Text section:
++++++++

A committee of the American Board of Medical Specialties (ABMS) on July 27 recommended that clinical informatics be defined as a subspecialty of the American Board of Preventive Medicine and the American Board of Pathology, the two specialty boards that cosponsored the proposal. The ABMS board of directors and the ABMS assembly are expected to approve the recommendation in late September.
Clinical informaticists come from a wide variety of medical specialties. So board-certified physicians in any of these fields will be eligible to sit for the board exam in clinical informatics, Shelly Horowitz, MD, special advisor to the president of ABMS, told InformationWeek Healthcare. This is unlike other board exams for subspecialties, which require certification in the parent specialty, he noted.
Specialty boards require that applicants for board certification have recent training in a program accredited by the Accreditation Council for Graduate Medical Education (ACGME), Horowitz observed. So the ACGME will soon be asked to accredit training programs for clinical informatics. He said the ACGME will probably accredit one or more of these programs not long after the ABMS board and assembly act on the clinical informatics proposal.
Nevertheless, physicians currently working in the clinical informatics field will not have to go through a training program to sit for the board exam, he said. For a period of up to five years, he predicted, there will be a pathway to board certification that doesn't require training in a certified program if candidates have significant experience in the field. "But they will still have to take the exam for the subspecialty," he said, to become diplomates in clinical informatics. And they will also have to meet the specialty board's criteria for maintenance of certification.

++++++++

Tasks and exercises:
(a) According to the article on clinical informatics certification, which two specialty boards cosponsored the proposal?
(b) In the article on clinical informatics certification, rewrite more briefly the paragraph beginning "Nevertheless, physicians currently working," keeping its main facts.
The listing after this article on clinical informatics certification isn't needed.

++++++++

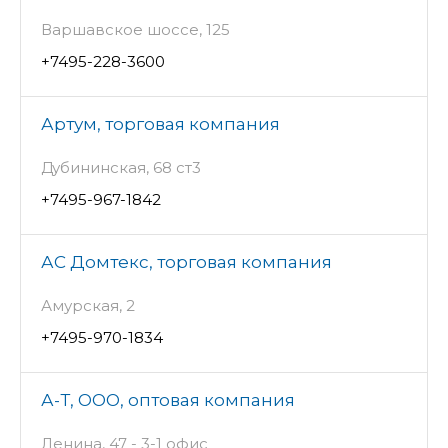
Варшавское шоссе, 125
+7495-228-3600
Артум, торговая компания
Дубининская, 68 ст3
+7495-967-1842
АС Домтекс, торговая компания
Амурская, 2
+7495-970-1834
А-Т, ООО, оптовая компания
Ленина, 47 - 3-1 офис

++++++++

Completed exercise:
(a) The American Board of Preventive Medicine and the American Board of Pathology.

(b) Physicians already working in clinical informatics will not need a training program to sit for the board exam. For up to five years, Horowitz predicted, candidates with significant experience in the field will have a path to board certification without training in a certified program. They must still pass the subspecialty exam to become diplomates in clinical informatics and must meet the specialty board's criteria for maintenance of certification.